Step 3: Build the Model with Dropout and L2 Regularization
Next, we’ll build a neural network model with L2 Regularization and Dropout layers.
# Build the neural network model with Dropout and L2 Regularization
model = Sequential()
model.add(Dense(128, activation='relu', input_shape=(X_train.shape[1],), kernel_regularizer=l2(0.01)))
model.add(Dropout(0.5)) # Dropout rate of 50%
model.add(Dense(64, activation='relu', kernel_regularizer=l2(0.01)))
model.add(Dropout(0.3)) # Dropout rate of 30%
model.add(Dense(1, activation='sigmoid'))
# Compile the model
model.compile(optimizer='adam', loss='binary_crossentropy', metrics=['accuracy'])

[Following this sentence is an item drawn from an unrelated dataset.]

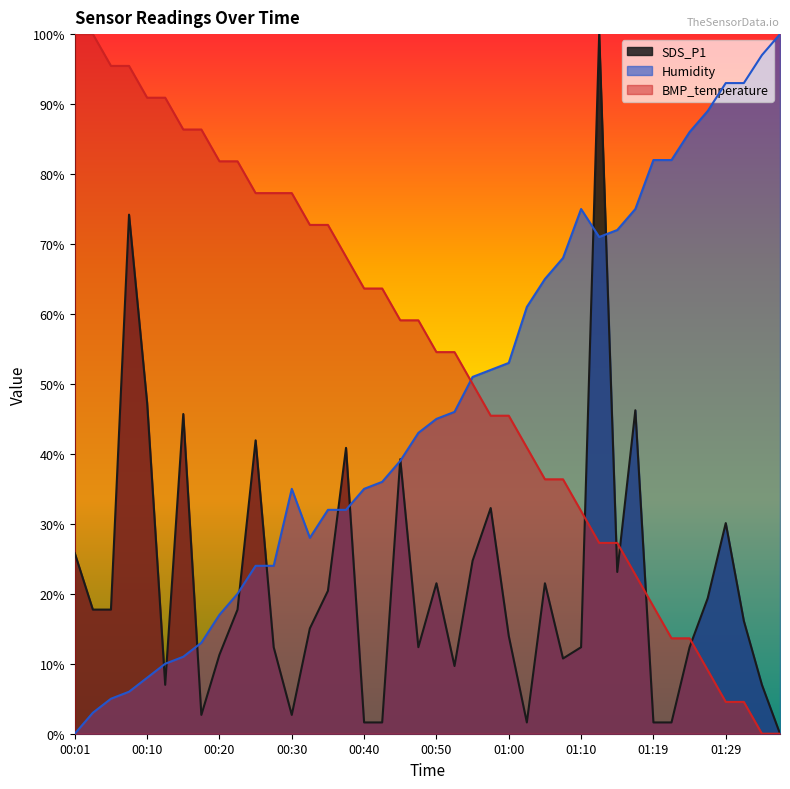

At which category does the chart reach its minimum across all series?

01:37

# Display the model summary
model.summary()
- Dense(128, activation=‘relu’, kernel_regularizer=l2(0.01)): Adds a hidden layer with 128 neurons and L2 regularization. The L2 penalty (0.01) helps keep weights from growing too large.
- Dropout(0.5): Randomly drops 50% of neurons in this layer during training. This prevents the model from being overly reliant on any specific neurons.
- The output layer is a single neuron with a sigmoid activation function, used for binary classification.
Step 4: Train the Model
Now, we will train the model and observe how it performs over the epochs.
# Train the model
history = model.fit(X_train, y_train, validation_data=(X_test, y_test), epochs=50, batch_size=32, verbose=1)
# Convert the history to a DataFrame for easy viewing
history_df = pd.DataFrame(history.history)
# Display the first few rows of the training history DataFrame
print(history_df.head())
- model.fit(): Trains the model on the training data for 50 epochs with a batch size of 32.
- We convert the training history to a Pandas DataFrame to make it easy to visualize the training and validation performance.
Step 5: Visualize Training and Validation Performance
We will plot the training and validation loss and accuracy to see how well the model is controlling overfitting.
import matplotlib.pyplot as plt
# Plot training and validation loss
plt.figure(figsize=(14, 6))
plt.plot(history_df['loss'], label='Training Loss')
plt.plot(history_df['val_loss'], label='Validation Loss', linestyle='--')
plt.xlabel('Epochs')
plt.ylabel('Loss')
plt.title('Training and Validation Loss')
plt.legend()
plt.show()
# Plot training and validation accuracy
plt.figure(figsize=(14, 6))
plt.plot(history_df['accuracy'], label='Training Accuracy')
plt.plot(history_df['val_accuracy'], label='Validation Accuracy', linestyle='--')
plt.xlabel('Epochs')
plt.ylabel('Accuracy')
plt.title('Training and Validation Accuracy')
plt.legend()
plt.show()
- Training vs Validation Loss: Look for differences between the training and validation loss. A significant gap could indicate overfitting.
- Training vs Validation Accuracy: A good model will have training and validation accuracies that are close to each other, showing that it generalizes well.